## [Given text]
******

Whether you want to validate your judgment with an objective perspective or release yourself from an unhealthy connection between work and self, there are a few practices, techniques, and strategies experts advise us to call on.

Focus on the objective of your work. The purpose of creative work is rarely to solely elicit praise. In Strak’s case, for example, his goal was to build features and products that help people achieve their financial goals. Attracting praise along the way was a nice addition, but every user interview, product prototype, and feature iteration came back to his overarching goal. Keep your ultimate objective top of mind. Include it in your project evaluations. When reflecting on your work, ask yourself, “Did my efforts drive progress towards my goal?” not “Was everyone happy with my work?”

Explore what makes you you—beyond your job. There’s a psychological concept called self-complexity. First coined by Patricia Linville, an associate professor of business administration at Duke University, it’s the idea that people contain multitudes of identities. For example, you may balance various social identities (friend, parent, sibling), recreational roles (committee member, squash player), and professional selves (team manager, designer). According to Linville, those with more complex self-representation are more resilient to “the negative effects of stressful life events.” In other words, if you build your entire identity around your job, disruptions to that identity (career change, job loss, and so on), will feel amplified. To create a more complex sense of self, pursue deep, meaningful relationships. Explore passion projects. By all means, keep hold of your work identities because they’re still important and valuable—but complement them with additional parts of your whole identity.

Create strict boundaries. For people who work from home, it’s inevitable their professional lives and personal selves will intertwine. Without separation, work is always with you and it’s difficult to practice detachment. Claney recommends people create strict boundaries around working hours and locations (like cutting off work after 5PM, having unplugged dinners, and avoiding spending relaxation time at your desk). “Sometimes, a simple vacation will allow you to have the physical and mental distance from your work to allow you to come back to it with a fresh perspective,” says Claney.

******

## [Problem to work on]
Carry on the passage about detaching your sense of self from your work, starting right after its final sentence.

## [Collected data]
******

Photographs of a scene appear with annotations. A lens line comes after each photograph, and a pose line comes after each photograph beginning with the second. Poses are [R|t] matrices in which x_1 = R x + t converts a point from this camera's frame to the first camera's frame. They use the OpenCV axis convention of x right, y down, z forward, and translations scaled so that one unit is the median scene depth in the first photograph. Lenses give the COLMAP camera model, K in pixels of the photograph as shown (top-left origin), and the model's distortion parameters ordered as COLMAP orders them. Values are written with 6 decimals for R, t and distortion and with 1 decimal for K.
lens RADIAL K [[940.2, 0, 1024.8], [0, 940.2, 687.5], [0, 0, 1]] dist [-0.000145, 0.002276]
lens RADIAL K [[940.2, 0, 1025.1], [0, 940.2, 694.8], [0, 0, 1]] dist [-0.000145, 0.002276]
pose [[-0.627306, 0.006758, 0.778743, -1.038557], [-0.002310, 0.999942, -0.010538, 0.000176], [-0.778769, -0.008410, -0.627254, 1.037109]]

******

## [Answer below]
Practice mindfulness and metacognition (the practice of thinking about thinking). In her book ‘The Objective Leader,’ business founder turned professor Elizabeth R. Thornton shares a handful of probing questions to audit one’s own thinking: “Are there topics about which you’re particularly argumentative or which get under your skin? Are there situations where you routinely overreact?” If everyday work disagreements cause outsized emotion reactions, it’s a strong sign there’s something else going on.

With detachment, there are no easy shortcuts or one-size-fits-all cheat sheets. The reality is, work, self, and detachment are intensely personal concepts. What works for one person may not work for another. To cultivate the skill, experiment with different techniques, reflect on what works best for you, and select the best options for your personal circumstances. Although developing the ability to step back from work and dispassionately evaluate feedback is tough, the potential it unlocks is more than worth the effort.

Getting over your ego

No one wants to fail. In fact, we’re biologically programmed to avoid failure at all costs. But receiving feedback of any kind is still a crucial part of the creative process. Removing—or at least distancing—yourself from the act of creation means you can focus on overarching objectives and shared goals, rather than the bumpy road that leads there.

“My absolute priority is helping a customer solve their problem or achieve their desired outcome and pretty much everything else is subservient to that,” says Strak. “It's more important to get a customer to the right outcome than it is for me to be right all the time.”

It’s this kind of dissolution of ego that shows how useful detachment can be when it comes to both individual work and working with others in mind. With a little bit of distance, criticism might eventually stop feeling like a personal attack and begin to feel like a tool—and a powerful tool, at that.